PROVIDED TEXT:

▽

Concert-goers are routinely baffled by conductors. Even aficionados harbor the suspicion that conductors may not be altogether necessary. They appear to wave their arms for no purpose other than self-indulgence. Orchestras respond as if they were playing the music themselves without paying much attention to the conductor. When a violinist or pianist plays accurately and in tune, we talk about his or her having a fine technique. But what does it mean to say that a conductor possesses technique or is a good conductor? Given the high quality of our orchestral musicians, why not use the model of Orpheus, that highly successful ensemble that plays and records without a conductor?
Such cynicism notwithstanding, there is such a thing as conducting technique. There are differences between a great conductor, a competent conductor and a fake. Conducting involves transmitting musical ideas and conceptions through physical movement. The conductor must realize sound and shape through gesture in a way that elicits from the orchestra the desired result. Orchestras recognize good conducting. They respond when it happens.
There are at least two levels of technique in conducting: a fundamental repertoire of gestures that help to put a piece together and the somewhat more elusive and complex capacity to communicate a worked-out and subtle interpretation and sonic realization through movement and expression.
The profession of conducting is a 19th and 20th century phenomenon. All conductors of distinction have done more in music than conduct. Some have written music (Wagner, Mahler, Richard Strauss and Boulez); many have been instrumentalists of renown (von Bulow, Szell, Munch, Barenboim and Ashkenazy). In many cases, conductors were trained as professional instrumentalists but had no particular achievement to their credit (Eugene Ormandy, Fritz Reiner, Arturo Toscanini). The point is that no conductor can command the respect of musicians or the audience if he or she does not bring to the podium an extraordinarily high level of musicianship, which often comes from another branch of music-making.
The reason there are more mediocre conductors than in other facets of performance is that conducting involves some amalgam of ill-defined skills. Good looks, charm and a whole host of seemingly irrelevant virtues (including money) can put a less than first-rate individual in front of a major orchestra. Some great conductors are unfairly criticized for having these indispensable theatrical and public relations gifts. Koussevitzky was technically limited as a conductor, but he was a great bass player and a gifted musician, and even though his ears were not as sharp as those of Monteux, he got great results. Bernstein, who may have been this century’s greatest American conductor, was, despite his podium antics, a remarkable composer and pianist. He was a musician of extraordinary charisma, insight and talent. Unfortunately, there are many who have the superficial virtues of both these men without their core musical abilities and convictions.

△

Collected data
▽

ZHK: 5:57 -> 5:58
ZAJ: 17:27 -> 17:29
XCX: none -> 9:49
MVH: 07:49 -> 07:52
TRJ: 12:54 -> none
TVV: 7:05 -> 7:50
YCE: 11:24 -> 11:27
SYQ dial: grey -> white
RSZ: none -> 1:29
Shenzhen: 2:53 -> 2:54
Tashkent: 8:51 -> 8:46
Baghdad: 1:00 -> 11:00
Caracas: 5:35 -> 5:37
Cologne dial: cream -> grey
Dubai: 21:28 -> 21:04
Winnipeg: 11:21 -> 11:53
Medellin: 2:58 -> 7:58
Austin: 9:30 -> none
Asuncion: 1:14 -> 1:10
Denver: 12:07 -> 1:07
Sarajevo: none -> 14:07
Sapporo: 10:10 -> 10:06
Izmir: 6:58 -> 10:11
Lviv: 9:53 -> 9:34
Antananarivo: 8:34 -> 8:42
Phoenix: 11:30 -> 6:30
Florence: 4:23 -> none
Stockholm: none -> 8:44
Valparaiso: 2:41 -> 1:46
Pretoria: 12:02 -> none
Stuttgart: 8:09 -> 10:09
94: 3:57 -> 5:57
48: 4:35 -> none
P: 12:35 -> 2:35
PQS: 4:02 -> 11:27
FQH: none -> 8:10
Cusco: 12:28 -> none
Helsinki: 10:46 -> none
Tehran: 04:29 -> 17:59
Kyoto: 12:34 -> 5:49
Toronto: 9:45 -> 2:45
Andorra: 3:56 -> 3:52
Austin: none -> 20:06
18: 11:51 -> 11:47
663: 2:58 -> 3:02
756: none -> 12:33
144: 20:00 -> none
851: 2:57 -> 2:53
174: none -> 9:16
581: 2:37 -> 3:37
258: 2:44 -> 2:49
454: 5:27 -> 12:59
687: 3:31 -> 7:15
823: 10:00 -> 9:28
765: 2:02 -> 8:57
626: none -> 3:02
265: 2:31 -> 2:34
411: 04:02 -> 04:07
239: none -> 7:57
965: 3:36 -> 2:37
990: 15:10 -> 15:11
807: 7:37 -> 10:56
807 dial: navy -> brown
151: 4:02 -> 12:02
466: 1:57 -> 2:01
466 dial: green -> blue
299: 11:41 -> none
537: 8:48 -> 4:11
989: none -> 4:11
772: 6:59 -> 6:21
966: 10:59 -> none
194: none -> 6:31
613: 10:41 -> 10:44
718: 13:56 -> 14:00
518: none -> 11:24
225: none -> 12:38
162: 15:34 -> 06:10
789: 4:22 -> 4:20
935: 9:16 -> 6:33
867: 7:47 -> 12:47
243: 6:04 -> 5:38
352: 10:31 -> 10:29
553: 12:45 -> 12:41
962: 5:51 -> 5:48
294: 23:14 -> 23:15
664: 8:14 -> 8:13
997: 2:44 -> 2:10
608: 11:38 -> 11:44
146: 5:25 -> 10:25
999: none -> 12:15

△

ACTIONS TO TAKE:
1) Transcribe the part of the passage on conducting between "There are at" and "movement and expression.", inclusive.
2) Please repeat the entries word for word, from their first line through the line holding "Caracas: 5:35 -> 5:37", inclusive.

SOLVED TASKS:
1)
There are at least two levels of technique in conducting: a fundamental repertoire of gestures that help to put a piece together and the somewhat more elusive and complex capacity to communicate a worked-out and subtle interpretation and sonic realization through movement and expression.

2)
ZHK: 5:57 -> 5:58
ZAJ: 17:27 -> 17:29
XCX: none -> 9:49
MVH: 07:49 -> 07:52
TRJ: 12:54 -> none
TVV: 7:05 -> 7:50
YCE: 11:24 -> 11:27
SYQ dial: grey -> white
RSZ: none -> 1:29
Shenzhen: 2:53 -> 2:54
Tashkent: 8:51 -> 8:46
Baghdad: 1:00 -> 11:00
Caracas: 5:35 -> 5:37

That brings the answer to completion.